INBOXES: When it comes to email, I’ve always been an immediate responder. This habit has its plusses and minuses, but it’s just the way I operate: someone asks something of me, and I respond. In contrast, I never could understand, until very recently, how people could leave correspondences unanswered. I finally get it, and find myself missing emails from friends and colleagues. I fear the problem is only going to get worse if I don’t find a better way of getting to every correspondence that needs getting to.
I don’t think I’m an expert organizer in any way shape or form, but I am pretty anal retentive and love organizing and reorganizing things — if I’m at a loss for what to do to combat this problem, what are other people doing? Is it one of those things that’s happening to everyone but no one really talks about? Am I just relegated to a future of not being able to fully read every email that comes through my inbox? I don’t like that.
I’ll report back if I figure something out, but for now I want to talk about hashtags for a second.
HASHTAGS: There was a point roughly a year ago when the word hashtag wasn’t yet part of my vocabulary. I haven’t done any extensive reading or empirical data gathering about how my experience measures up to that of the general population, but until I joined Twitter (a little less than a year ago), the # symbol was something I used when proofreading to note that a space needed to be inserted, or while navigating an automated phone messaging system. It was not on my radar as a categorizer, and I hadn’t yet seen it used in titles, subject lines, or emails. In an attempt to further understand what was then an elusive phenomenon, I asked the Twitter community for help in my third-ever tweet on February 20, 2011:
Needless to say, I got no response about my confusion, and quickly realized that the hashtag is one of those neat reference tools that has a limited shelf life. It’s not something that you send out to the universe and get an answer from immediately; rather, it can be used in a fleeting moment to connect people around a specific subject/idea/question/concept, but it might not always work as you intend it.
As I see it, the # sign has become something that’s going to continue to evolve as more people become fluent in how to use it. We’re getting closer to that tipping point, but it seems that many individuals still see Twitter as a revolving door of narcissistic Facebook updates, and thus the new(ish) usage of the # as an extension of that. I couldn’t disagree more. While I don’t tweet on a daily basis, Twitter has been a useful tool for me when trying to stay up-to-date on events, protests, gatherings, teaching techniques, etc., in real time. And speaking of protests, the Occupy movement is part of what normalized hashtags for me.
While I was pulling my hair out over my overflowing inbox this semester, my colleagues and I started using #OWS and other hashtags as normally as we might other words in emails. Slowly but surely, the # symbol is making its way into our daily language.
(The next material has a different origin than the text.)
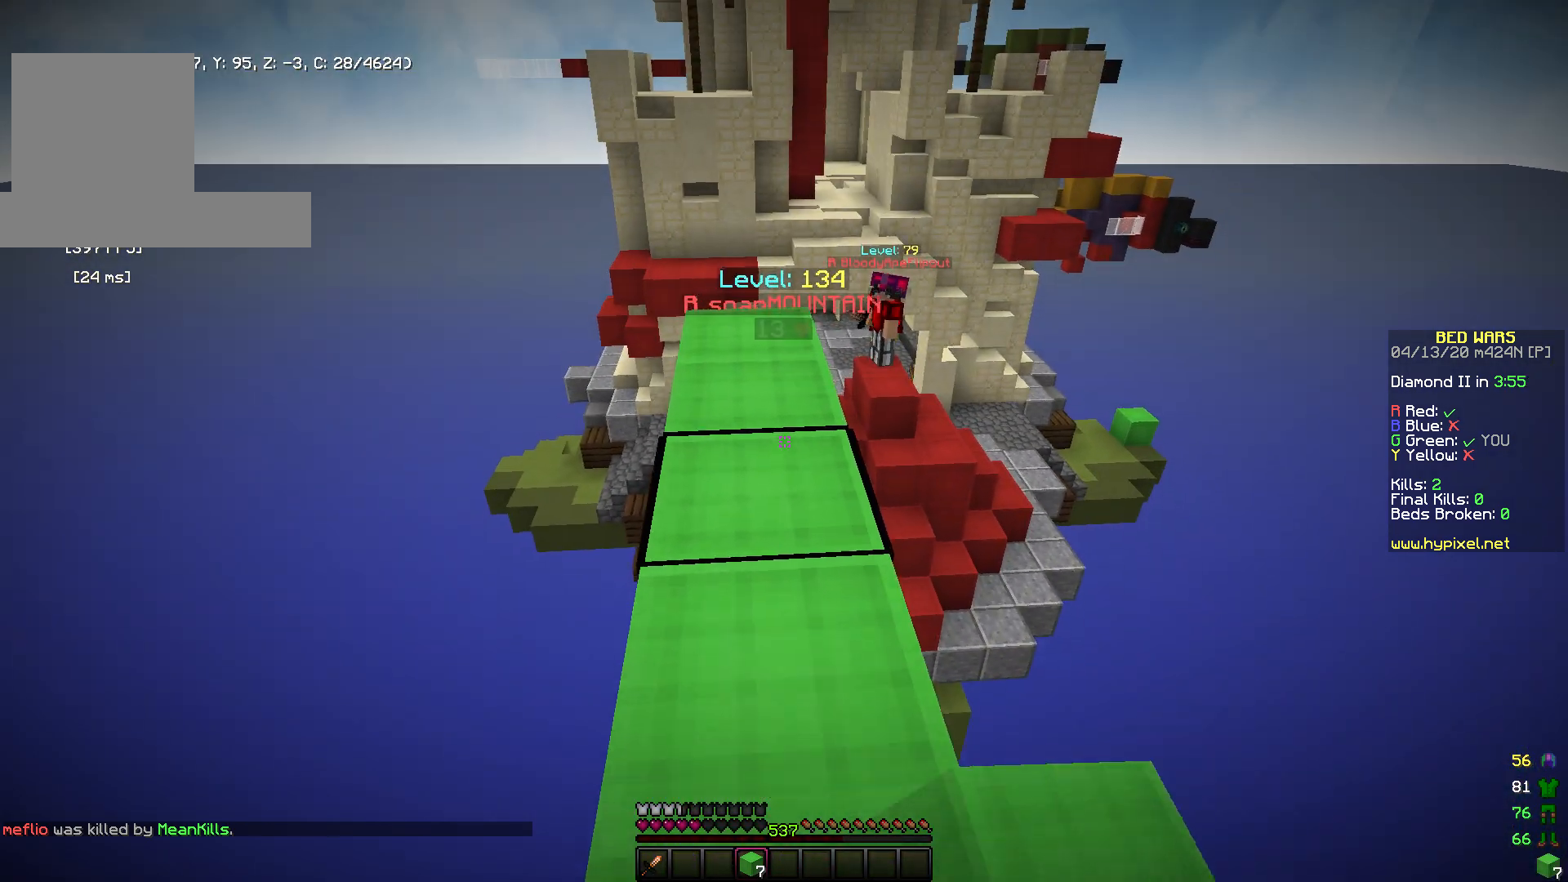
{"keys": [], "mouse": [], "events": [[183, "w", "up"]]}
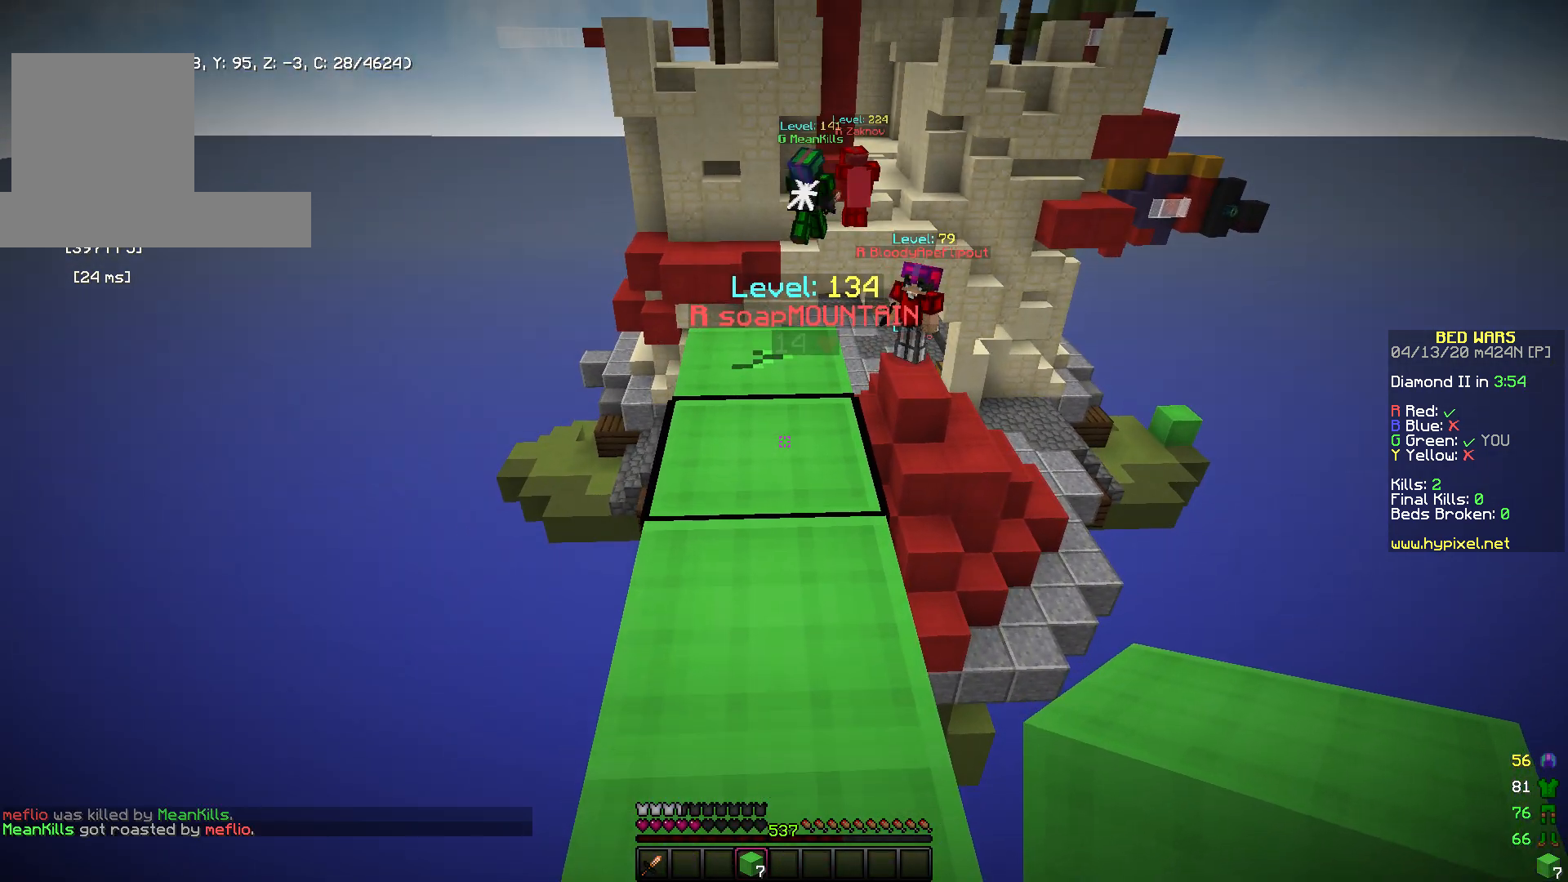
{"keys": ["w"], "mouse": [], "events": [[400, "w", "down"]]}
So while I’m considering how to categorize and code my growing pile of data for my dissertation, and simultaneously trying to get a handle on my inbox, I can’t help but wonder about where digital communication will take us. What symbol will enter our language next? Will we eventually have an alphabet comprised of letters, numbers, and symbols? I’m curious….
Two slightly-relevant links re: #:
http://www.shadycharacters.co.uk/2011/05/the-octothorpe-part-2-of-2/
http://www.nytimes.com/2011/06/12/fashion/hashtags-a-new-way-for-tweets-cultural-studies.html?pagewanted=all
Thanks so much for these links! I really appreciated the detailed history in the Shady Characters post. Fascinating. And ha. Air hashtags!?